▶ [Aim of the task]
Reproduce every line of all the rows below verbatim, changing nothing.

▶ [Source material]
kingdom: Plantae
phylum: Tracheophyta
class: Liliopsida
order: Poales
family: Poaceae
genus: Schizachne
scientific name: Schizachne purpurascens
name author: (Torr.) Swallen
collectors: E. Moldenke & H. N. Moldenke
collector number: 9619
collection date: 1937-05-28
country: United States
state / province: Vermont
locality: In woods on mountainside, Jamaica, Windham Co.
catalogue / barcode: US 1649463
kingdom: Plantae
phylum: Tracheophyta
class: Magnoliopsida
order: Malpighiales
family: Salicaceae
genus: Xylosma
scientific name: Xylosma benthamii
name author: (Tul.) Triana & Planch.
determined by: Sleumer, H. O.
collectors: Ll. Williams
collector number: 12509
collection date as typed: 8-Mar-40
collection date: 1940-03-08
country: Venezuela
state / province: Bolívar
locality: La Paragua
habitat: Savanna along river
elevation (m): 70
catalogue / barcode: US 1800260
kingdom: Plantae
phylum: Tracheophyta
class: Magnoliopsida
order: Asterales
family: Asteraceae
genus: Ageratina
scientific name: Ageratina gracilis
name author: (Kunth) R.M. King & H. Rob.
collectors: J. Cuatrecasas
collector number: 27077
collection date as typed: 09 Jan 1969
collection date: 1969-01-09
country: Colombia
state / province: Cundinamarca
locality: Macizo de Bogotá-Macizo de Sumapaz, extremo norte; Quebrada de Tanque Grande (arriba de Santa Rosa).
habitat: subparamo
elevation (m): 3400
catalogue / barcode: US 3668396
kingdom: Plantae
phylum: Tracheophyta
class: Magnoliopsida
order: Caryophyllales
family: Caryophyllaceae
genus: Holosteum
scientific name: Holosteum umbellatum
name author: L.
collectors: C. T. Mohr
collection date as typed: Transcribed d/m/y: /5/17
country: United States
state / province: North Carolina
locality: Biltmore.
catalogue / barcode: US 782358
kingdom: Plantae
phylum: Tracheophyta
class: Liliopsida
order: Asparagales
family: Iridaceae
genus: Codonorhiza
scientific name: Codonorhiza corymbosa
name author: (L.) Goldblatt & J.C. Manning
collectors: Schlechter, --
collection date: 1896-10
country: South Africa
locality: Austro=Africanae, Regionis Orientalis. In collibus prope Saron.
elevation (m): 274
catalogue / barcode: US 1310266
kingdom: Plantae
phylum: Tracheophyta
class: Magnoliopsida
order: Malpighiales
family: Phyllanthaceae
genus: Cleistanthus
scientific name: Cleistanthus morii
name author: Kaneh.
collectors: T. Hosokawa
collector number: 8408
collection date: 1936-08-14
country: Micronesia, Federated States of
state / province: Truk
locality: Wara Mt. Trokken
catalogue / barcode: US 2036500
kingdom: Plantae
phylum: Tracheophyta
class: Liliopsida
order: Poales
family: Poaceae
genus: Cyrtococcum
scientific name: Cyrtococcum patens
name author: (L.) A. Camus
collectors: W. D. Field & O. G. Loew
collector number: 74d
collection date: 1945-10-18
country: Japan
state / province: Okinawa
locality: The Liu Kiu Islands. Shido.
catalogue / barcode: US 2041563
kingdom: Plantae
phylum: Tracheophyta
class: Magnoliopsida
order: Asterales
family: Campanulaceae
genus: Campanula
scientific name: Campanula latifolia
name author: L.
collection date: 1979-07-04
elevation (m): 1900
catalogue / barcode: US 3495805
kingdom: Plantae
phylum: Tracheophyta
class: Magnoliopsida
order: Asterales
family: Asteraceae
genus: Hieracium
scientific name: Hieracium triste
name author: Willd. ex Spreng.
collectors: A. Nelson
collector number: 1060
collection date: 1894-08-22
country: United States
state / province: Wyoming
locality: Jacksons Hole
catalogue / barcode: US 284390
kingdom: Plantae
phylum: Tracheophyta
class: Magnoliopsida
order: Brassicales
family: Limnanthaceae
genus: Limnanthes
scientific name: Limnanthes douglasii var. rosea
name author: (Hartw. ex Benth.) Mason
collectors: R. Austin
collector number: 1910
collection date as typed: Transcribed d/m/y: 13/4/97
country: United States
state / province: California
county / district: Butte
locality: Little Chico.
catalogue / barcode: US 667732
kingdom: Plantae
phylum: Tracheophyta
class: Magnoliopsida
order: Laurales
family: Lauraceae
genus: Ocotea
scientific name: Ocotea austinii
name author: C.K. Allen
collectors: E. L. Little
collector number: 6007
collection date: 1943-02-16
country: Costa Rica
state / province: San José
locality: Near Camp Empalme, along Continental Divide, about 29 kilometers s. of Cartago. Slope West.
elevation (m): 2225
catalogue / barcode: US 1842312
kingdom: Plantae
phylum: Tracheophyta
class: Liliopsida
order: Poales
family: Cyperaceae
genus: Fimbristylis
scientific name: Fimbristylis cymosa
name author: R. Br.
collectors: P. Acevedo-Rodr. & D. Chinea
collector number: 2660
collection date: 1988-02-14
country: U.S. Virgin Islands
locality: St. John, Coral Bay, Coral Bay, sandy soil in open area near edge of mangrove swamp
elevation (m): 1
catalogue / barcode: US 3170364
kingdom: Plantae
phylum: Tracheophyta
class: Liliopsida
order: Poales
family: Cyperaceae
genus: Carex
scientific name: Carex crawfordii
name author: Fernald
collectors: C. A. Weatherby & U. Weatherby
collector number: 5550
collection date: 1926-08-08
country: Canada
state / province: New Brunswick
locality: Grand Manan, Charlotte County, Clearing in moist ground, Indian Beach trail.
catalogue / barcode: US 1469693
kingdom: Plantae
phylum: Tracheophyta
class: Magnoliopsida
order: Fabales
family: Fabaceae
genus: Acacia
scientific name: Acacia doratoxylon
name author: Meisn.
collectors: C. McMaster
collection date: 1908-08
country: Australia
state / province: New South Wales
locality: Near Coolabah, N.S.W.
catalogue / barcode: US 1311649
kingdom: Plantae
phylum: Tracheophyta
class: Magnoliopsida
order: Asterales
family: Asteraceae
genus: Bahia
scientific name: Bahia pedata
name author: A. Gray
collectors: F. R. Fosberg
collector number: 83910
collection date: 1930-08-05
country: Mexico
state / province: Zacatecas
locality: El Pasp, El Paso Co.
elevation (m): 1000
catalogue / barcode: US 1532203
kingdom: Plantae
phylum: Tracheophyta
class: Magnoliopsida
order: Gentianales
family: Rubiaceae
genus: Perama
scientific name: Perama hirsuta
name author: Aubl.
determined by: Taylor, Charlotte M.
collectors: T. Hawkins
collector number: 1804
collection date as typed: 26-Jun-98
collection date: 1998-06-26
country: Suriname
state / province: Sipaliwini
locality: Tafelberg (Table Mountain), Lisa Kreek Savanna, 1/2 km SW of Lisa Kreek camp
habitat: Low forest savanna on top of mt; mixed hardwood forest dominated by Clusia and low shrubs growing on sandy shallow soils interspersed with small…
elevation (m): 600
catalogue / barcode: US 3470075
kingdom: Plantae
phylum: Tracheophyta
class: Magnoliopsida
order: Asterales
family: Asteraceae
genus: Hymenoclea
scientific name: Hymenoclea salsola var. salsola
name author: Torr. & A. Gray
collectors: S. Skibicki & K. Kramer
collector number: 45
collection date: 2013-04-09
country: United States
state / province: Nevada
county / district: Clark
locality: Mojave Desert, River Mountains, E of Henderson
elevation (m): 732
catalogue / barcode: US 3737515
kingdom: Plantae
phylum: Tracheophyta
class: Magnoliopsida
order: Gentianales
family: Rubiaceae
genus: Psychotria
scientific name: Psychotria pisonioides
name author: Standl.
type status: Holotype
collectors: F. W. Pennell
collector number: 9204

▶ [Output below]
kingdom: Plantae
phylum: Tracheophyta
class: Liliopsida
order: Poales
family: Poaceae
genus: Schizachne
scientific name: Schizachne purpurascens
name author: (Torr.) Swallen
collectors: E. Moldenke & H. N. Moldenke
collector number: 9619
collection date: 1937-05-28
country: United States
state / province: Vermont
locality: In woods on mountainside, Jamaica, Windham Co.
catalogue / barcode: US 1649463
kingdom: Plantae
phylum: Tracheophyta
class: Magnoliopsida
order: Malpighiales
family: Salicaceae
genus: Xylosma
scientific name: Xylosma benthamii
name author: (Tul.) Triana & Planch.
determined by: Sleumer, H. O.
collectors: Ll. Williams
collector number: 12509
collection date as typed: 8-Mar-40
collection date: 1940-03-08
country: Venezuela
state / province: Bolívar
locality: La Paragua
habitat: Savanna along river
elevation (m): 70
catalogue / barcode: US 1800260
kingdom: Plantae
phylum: Tracheophyta
class: Magnoliopsida
order: Asterales
family: Asteraceae
genus: Ageratina
scientific name: Ageratina gracilis
name author: (Kunth) R.M. King & H. Rob.
collectors: J. Cuatrecasas
collector number: 27077
collection date as typed: 09 Jan 1969
collection date: 1969-01-09
country: Colombia
state / province: Cundinamarca
locality: Macizo de Bogotá-Macizo de Sumapaz, extremo norte; Quebrada de Tanque Grande (arriba de Santa Rosa).
habitat: subparamo
elevation (m): 3400
catalogue / barcode: US 3668396
kingdom: Plantae
phylum: Tracheophyta
class: Magnoliopsida
order: Caryophyllales
family: Caryophyllaceae
genus: Holosteum
scientific name: Holosteum umbellatum
name author: L.
collectors: C. T. Mohr
collection date as typed: Transcribed d/m/y: /5/17
country: United States
state / province: North Carolina
locality: Biltmore.
catalogue / barcode: US 782358
kingdom: Plantae
phylum: Tracheophyta
class: Liliopsida
order: Asparagales
family: Iridaceae
genus: Codonorhiza
scientific name: Codonorhiza corymbosa
name author: (L.) Goldblatt & J.C. Manning
collectors: Schlechter, --
collection date: 1896-10
country: South Africa
locality: Austro=Africanae, Regionis Orientalis. In collibus prope Saron.
elevation (m): 274
catalogue / barcode: US 1310266
kingdom: Plantae
phylum: Tracheophyta
class: Magnoliopsida
order: Malpighiales
family: Phyllanthaceae
genus: Cleistanthus
scientific name: Cleistanthus morii
name author: Kaneh.
collectors: T. Hosokawa
collector number: 8408
collection date: 1936-08-14
country: Micronesia, Federated States of
state / province: Truk
locality: Wara Mt. Trokken
catalogue / barcode: US 2036500
kingdom: Plantae
phylum: Tracheophyta
class: Liliopsida
order: Poales
family: Poaceae
genus: Cyrtococcum
scientific name: Cyrtococcum patens
name author: (L.) A. Camus
collectors: W. D. Field & O. G. Loew
collector number: 74d
collection date: 1945-10-18
country: Japan
state / province: Okinawa
locality: The Liu Kiu Islands. Shido.
catalogue / barcode: US 2041563
kingdom: Plantae
phylum: Tracheophyta
class: Magnoliopsida
order: Asterales
family: Campanulaceae
genus: Campanula
scientific name: Campanula latifolia
name author: L.
collection date: 1979-07-04
elevation (m): 1900
catalogue / barcode: US 3495805
kingdom: Plantae
phylum: Tracheophyta
class: Magnoliopsida
order: Asterales
family: Asteraceae
genus: Hieracium
scientific name: Hieracium triste
name author: Willd. ex Spreng.
collectors: A. Nelson
collector number: 1060
collection date: 1894-08-22
country: United States
state / province: Wyoming
locality: Jacksons Hole
catalogue / barcode: US 284390
kingdom: Plantae
phylum: Tracheophyta
class: Magnoliopsida
order: Brassicales
family: Limnanthaceae
genus: Limnanthes
scientific name: Limnanthes douglasii var. rosea
name author: (Hartw. ex Benth.) Mason
collectors: R. Austin
collector number: 1910
collection date as typed: Transcribed d/m/y: 13/4/97
country: United States
state / province: California
county / district: Butte
locality: Little Chico.
catalogue / barcode: US 667732
kingdom: Plantae
phylum: Tracheophyta
class: Magnoliopsida
order: Laurales
family: Lauraceae
genus: Ocotea
scientific name: Ocotea austinii
name author: C.K. Allen
collectors: E. L. Little
collector number: 6007
collection date: 1943-02-16
country: Costa Rica
state / province: San José
locality: Near Camp Empalme, along Continental Divide, about 29 kilometers s. of Cartago. Slope West.
elevation (m): 2225
catalogue / barcode: US 1842312
kingdom: Plantae
phylum: Tracheophyta
class: Liliopsida
order: Poales
family: Cyperaceae
genus: Fimbristylis
scientific name: Fimbristylis cymosa
name author: R. Br.
collectors: P. Acevedo-Rodr. & D. Chinea
collector number: 2660
collection date: 1988-02-14
country: U.S. Virgin Islands
locality: St. John, Coral Bay, Coral Bay, sandy soil in open area near edge of mangrove swamp
elevation (m): 1
catalogue / barcode: US 3170364
kingdom: Plantae
phylum: Tracheophyta
class: Liliopsida
order: Poales
family: Cyperaceae
genus: Carex
scientific name: Carex crawfordii
name author: Fernald
collectors: C. A. Weatherby & U. Weatherby
collector number: 5550
collection date: 1926-08-08
country: Canada
state / province: New Brunswick
locality: Grand Manan, Charlotte County, Clearing in moist ground, Indian Beach trail.
catalogue / barcode: US 1469693
kingdom: Plantae
phylum: Tracheophyta
class: Magnoliopsida
order: Fabales
family: Fabaceae
genus: Acacia
scientific name: Acacia doratoxylon
name author: Meisn.
collectors: C. McMaster
collection date: 1908-08
country: Australia
state / province: New South Wales
locality: Near Coolabah, N.S.W.
catalogue / barcode: US 1311649
kingdom: Plantae
phylum: Tracheophyta
class: Magnoliopsida
order: Asterales
family: Asteraceae
genus: Bahia
scientific name: Bahia pedata
name author: A. Gray
collectors: F. R. Fosberg
collector number: 83910
collection date: 1930-08-05
country: Mexico
state / province: Zacatecas
locality: El Pasp, El Paso Co.
elevation (m): 1000
catalogue / barcode: US 1532203
kingdom: Plantae
phylum: Tracheophyta
class: Magnoliopsida
order: Gentianales
family: Rubiaceae
genus: Perama
scientific name: Perama hirsuta
name author: Aubl.
determined by: Taylor, Charlotte M.
collectors: T. Hawkins
collector number: 1804
collection date as typed: 26-Jun-98
collection date: 1998-06-26
country: Suriname
state / province: Sipaliwini
locality: Tafelberg (Table Mountain), Lisa Kreek Savanna, 1/2 km SW of Lisa Kreek camp
habitat: Low forest savanna on top of mt; mixed hardwood forest dominated by Clusia and low shrubs growing on sandy shallow soils interspersed with small…
elevation (m): 600
catalogue / barcode: US 3470075
kingdom: Plantae
phylum: Tracheophyta
class: Magnoliopsida
order: Asterales
family: Asteraceae
genus: Hymenoclea
scientific name: Hymenoclea salsola var. salsola
name author: Torr. & A. Gray
collectors: S. Skibicki & K. Kramer
collector number: 45
collection date: 2013-04-09
country: United States
state / province: Nevada
county / district: Clark
locality: Mojave Desert, River Mountains, E of Henderson
elevation (m): 732
catalogue / barcode: US 3737515
kingdom: Plantae
phylum: Tracheophyta
class: Magnoliopsida
order: Gentianales
family: Rubiaceae
genus: Psychotria
scientific name: Psychotria pisonioides
name author: Standl.
type status: Holotype
collectors: F. W. Pennell
collector number: 9204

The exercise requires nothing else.